• [What is needed]: Using the material that follows, output exactly the lines from the one containing "tintüv ve tutuvlar ise Qırımda daa" through the one containing "Máte zájem o zasílání novinek?", with both ends kept.

+-------+

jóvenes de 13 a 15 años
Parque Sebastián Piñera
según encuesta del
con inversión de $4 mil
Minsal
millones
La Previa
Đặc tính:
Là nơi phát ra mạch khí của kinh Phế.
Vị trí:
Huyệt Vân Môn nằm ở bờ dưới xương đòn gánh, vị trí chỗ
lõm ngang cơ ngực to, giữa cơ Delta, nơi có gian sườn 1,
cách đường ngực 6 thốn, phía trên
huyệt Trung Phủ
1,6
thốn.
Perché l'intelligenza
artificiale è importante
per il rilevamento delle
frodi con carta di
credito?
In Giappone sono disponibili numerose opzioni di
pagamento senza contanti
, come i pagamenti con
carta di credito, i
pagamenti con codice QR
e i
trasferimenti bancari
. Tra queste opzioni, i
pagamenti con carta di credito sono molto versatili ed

+-------+

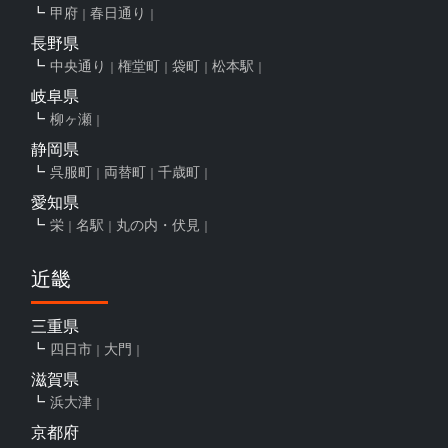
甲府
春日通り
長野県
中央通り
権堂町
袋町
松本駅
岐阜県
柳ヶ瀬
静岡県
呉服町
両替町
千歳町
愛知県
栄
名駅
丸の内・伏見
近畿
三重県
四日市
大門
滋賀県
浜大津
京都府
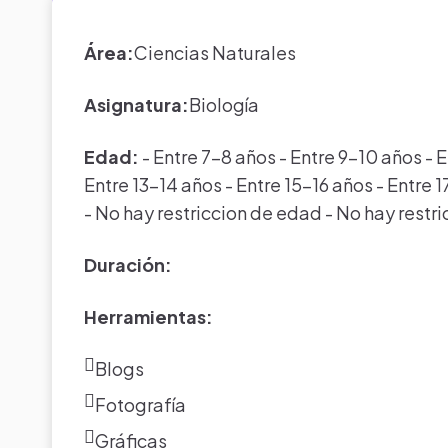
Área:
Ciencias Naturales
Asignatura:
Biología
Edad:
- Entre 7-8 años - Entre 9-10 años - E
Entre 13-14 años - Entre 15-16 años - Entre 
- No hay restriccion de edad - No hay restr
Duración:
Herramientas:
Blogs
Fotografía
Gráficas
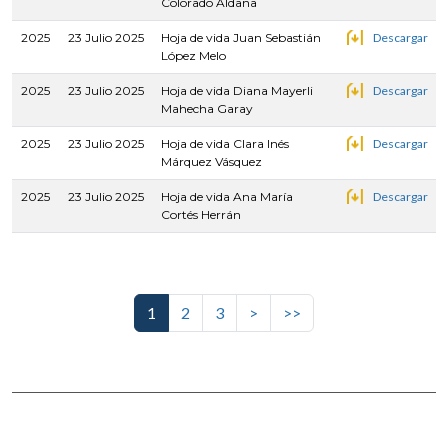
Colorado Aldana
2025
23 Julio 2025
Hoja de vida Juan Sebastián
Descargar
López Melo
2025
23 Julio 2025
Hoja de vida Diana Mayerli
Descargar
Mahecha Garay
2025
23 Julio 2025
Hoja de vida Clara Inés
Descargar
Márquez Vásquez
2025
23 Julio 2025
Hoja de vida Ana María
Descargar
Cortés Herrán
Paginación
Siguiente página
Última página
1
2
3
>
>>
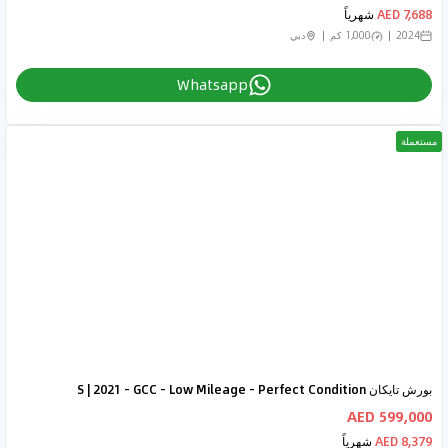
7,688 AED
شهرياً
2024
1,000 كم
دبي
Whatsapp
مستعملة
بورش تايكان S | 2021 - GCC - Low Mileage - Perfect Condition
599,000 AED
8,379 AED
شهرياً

+-------+

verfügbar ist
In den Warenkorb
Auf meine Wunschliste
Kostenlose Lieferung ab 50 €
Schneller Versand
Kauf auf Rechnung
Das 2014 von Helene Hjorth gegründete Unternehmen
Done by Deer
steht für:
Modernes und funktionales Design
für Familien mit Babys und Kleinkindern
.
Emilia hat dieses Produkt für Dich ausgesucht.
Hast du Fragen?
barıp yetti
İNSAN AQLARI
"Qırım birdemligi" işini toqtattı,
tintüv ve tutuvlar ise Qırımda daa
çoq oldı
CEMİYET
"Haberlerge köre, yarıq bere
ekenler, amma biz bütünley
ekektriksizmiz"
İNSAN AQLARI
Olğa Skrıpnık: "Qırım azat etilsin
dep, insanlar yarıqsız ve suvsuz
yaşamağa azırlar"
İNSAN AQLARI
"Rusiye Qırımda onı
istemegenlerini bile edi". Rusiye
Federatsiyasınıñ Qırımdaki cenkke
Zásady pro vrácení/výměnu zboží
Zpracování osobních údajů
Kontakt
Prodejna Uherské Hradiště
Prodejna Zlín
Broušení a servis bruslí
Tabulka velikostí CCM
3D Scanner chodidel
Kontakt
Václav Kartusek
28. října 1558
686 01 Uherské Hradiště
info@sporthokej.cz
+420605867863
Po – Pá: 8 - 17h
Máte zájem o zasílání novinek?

+-------+

• [The answer]:
tintüv ve tutuvlar ise Qırımda daa
çoq oldı
CEMİYET
"Haberlerge köre, yarıq bere
ekenler, amma biz bütünley
ekektriksizmiz"
İNSAN AQLARI
Olğa Skrıpnık: "Qırım azat etilsin
dep, insanlar yarıqsız ve suvsuz
yaşamağa azırlar"
İNSAN AQLARI
"Rusiye Qırımda onı
istemegenlerini bile edi". Rusiye
Federatsiyasınıñ Qırımdaki cenkke
Zásady pro vrácení/výměnu zboží
Zpracování osobních údajů
Kontakt
Prodejna Uherské Hradiště
Prodejna Zlín
Broušení a servis bruslí
Tabulka velikostí CCM
3D Scanner chodidel
Kontakt
Václav Kartusek
28. října 1558
686 01 Uherské Hradiště
info@sporthokej.cz
+420605867863
Po – Pá: 8 - 17h
Máte zájem o zasílání novinek?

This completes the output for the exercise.